● **ASSIGNMENT**
Only the lines below, from the one with "Figure 16. Illustration" through the one with "Figure 2. The", are to be written out, exactly.

● **INPUT FOR THIS TASK**
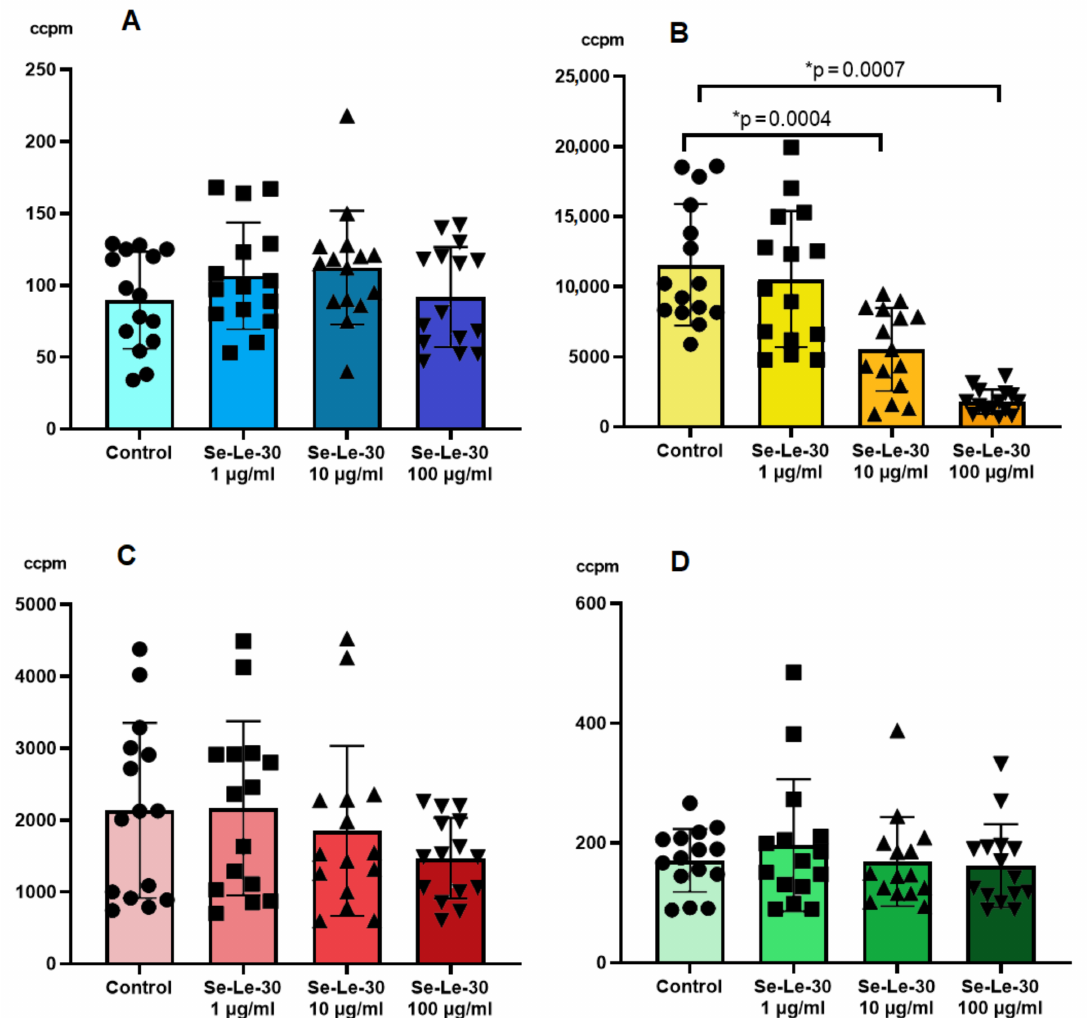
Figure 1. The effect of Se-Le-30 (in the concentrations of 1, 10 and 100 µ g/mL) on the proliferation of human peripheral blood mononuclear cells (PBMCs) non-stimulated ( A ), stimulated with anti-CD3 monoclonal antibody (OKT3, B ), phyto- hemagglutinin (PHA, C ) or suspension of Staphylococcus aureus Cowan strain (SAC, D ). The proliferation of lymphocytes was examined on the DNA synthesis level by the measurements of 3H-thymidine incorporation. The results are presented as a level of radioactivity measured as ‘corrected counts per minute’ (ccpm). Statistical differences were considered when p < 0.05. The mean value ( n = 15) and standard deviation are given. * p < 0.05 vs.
==
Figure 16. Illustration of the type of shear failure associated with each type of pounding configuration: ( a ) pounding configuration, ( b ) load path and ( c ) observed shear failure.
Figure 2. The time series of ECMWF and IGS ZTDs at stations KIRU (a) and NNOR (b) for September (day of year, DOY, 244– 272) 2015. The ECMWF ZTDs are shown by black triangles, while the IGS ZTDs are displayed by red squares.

● **ANSWER TO THE EXERCISE**
Figure 16. Illustration of the type of shear failure associated with each type of pounding configuration: ( a ) pounding configuration, ( b ) load path and ( c ) observed shear failure.
Figure 2. The time series of ECMWF and IGS ZTDs at stations KIRU (a) and NNOR (b) for September (day of year, DOY, 244– 272) 2015. The ECMWF ZTDs are shown by black triangles, while the IGS ZTDs are displayed by red squares.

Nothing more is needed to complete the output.